• [Exercise description]: Write out exactly the lines of the entries below from the one holding "micrograph of human" to the one holding "cytoplasmic/membranous expression is", inclusive, and leave out all other lines.

(Stored items)
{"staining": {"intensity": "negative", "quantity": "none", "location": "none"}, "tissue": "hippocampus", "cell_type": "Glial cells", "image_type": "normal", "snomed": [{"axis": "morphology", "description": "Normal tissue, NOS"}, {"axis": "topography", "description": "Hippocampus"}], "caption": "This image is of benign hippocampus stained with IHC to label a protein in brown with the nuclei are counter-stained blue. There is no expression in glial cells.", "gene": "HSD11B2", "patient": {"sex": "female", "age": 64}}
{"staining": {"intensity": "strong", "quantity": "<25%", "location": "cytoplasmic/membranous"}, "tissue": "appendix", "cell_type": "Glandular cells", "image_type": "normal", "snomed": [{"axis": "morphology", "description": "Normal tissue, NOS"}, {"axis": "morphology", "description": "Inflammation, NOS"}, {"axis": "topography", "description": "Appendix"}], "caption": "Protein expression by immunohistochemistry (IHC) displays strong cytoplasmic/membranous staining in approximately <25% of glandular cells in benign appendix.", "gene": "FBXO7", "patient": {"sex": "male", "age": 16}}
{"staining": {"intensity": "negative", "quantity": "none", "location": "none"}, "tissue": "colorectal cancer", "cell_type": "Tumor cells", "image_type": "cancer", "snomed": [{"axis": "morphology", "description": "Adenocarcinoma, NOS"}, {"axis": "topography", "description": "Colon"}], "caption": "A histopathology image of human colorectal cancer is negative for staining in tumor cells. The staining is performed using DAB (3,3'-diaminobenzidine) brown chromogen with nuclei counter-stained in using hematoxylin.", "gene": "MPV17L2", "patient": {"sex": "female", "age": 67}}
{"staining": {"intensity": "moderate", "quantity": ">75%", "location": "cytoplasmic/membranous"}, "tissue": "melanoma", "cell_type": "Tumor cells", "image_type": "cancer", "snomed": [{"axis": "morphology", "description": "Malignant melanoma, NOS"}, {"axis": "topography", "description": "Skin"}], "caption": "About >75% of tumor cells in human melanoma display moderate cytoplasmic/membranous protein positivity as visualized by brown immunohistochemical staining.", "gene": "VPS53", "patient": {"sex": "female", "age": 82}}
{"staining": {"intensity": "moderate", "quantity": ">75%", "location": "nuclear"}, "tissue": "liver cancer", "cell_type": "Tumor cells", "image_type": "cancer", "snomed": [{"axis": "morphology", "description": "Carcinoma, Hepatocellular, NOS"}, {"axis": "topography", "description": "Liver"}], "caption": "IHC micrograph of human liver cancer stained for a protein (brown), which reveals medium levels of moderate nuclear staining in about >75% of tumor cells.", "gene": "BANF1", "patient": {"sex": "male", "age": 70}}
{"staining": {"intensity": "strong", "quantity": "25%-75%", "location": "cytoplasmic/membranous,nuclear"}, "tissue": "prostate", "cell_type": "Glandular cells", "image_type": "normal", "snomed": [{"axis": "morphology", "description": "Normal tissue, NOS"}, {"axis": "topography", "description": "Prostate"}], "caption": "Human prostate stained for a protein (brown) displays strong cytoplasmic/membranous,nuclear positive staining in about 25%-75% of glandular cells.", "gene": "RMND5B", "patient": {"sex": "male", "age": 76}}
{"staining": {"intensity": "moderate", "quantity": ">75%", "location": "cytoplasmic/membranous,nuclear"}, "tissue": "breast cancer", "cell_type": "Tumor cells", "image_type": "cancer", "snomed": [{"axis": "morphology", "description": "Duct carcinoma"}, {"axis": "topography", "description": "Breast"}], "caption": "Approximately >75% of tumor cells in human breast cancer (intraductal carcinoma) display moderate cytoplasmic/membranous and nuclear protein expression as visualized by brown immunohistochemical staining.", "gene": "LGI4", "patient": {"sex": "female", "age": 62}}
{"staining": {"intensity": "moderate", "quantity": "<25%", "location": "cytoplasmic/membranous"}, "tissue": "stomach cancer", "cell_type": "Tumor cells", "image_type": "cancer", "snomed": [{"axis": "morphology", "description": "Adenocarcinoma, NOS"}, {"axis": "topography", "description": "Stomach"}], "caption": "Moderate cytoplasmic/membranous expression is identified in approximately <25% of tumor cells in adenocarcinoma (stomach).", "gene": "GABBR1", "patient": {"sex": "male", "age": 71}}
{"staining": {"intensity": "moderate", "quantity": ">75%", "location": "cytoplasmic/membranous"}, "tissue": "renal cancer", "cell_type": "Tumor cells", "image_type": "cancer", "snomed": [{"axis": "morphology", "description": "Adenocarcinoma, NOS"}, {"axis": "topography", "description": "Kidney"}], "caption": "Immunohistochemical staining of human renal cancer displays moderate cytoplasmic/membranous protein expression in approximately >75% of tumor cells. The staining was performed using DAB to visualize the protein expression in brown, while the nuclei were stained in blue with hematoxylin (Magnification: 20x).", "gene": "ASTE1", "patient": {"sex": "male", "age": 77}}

• [Expected output]:
{"staining": {"intensity": "moderate", "quantity": ">75%", "location": "nuclear"}, "tissue": "liver cancer", "cell_type": "Tumor cells", "image_type": "cancer", "snomed": [{"axis": "morphology", "description": "Carcinoma, Hepatocellular, NOS"}, {"axis": "topography", "description": "Liver"}], "caption": "IHC micrograph of human liver cancer stained for a protein (brown), which reveals medium levels of moderate nuclear staining in about >75% of tumor cells.", "gene": "BANF1", "patient": {"sex": "male", "age": 70}}
{"staining": {"intensity": "strong", "quantity": "25%-75%", "location": "cytoplasmic/membranous,nuclear"}, "tissue": "prostate", "cell_type": "Glandular cells", "image_type": "normal", "snomed": [{"axis": "morphology", "description": "Normal tissue, NOS"}, {"axis": "topography", "description": "Prostate"}], "caption": "Human prostate stained for a protein (brown) displays strong cytoplasmic/membranous,nuclear positive staining in about 25%-75% of glandular cells.", "gene": "RMND5B", "patient": {"sex": "male", "age": 76}}
{"staining": {"intensity": "moderate", "quantity": ">75%", "location": "cytoplasmic/membranous,nuclear"}, "tissue": "breast cancer", "cell_type": "Tumor cells", "image_type": "cancer", "snomed": [{"axis": "morphology", "description": "Duct carcinoma"}, {"axis": "topography", "description": "Breast"}], "caption": "Approximately >75% of tumor cells in human breast cancer (intraductal carcinoma) display moderate cytoplasmic/membranous and nuclear protein expression as visualized by brown immunohistochemical staining.", "gene": "LGI4", "patient": {"sex": "female", "age": 62}}
{"staining": {"intensity": "moderate", "quantity": "<25%", "location": "cytoplasmic/membranous"}, "tissue": "stomach cancer", "cell_type": "Tumor cells", "image_type": "cancer", "snomed": [{"axis": "morphology", "description": "Adenocarcinoma, NOS"}, {"axis": "topography", "description": "Stomach"}], "caption": "Moderate cytoplasmic/membranous expression is identified in approximately <25% of tumor cells in adenocarcinoma (stomach).", "gene": "GABBR1", "patient": {"sex": "male", "age": 71}}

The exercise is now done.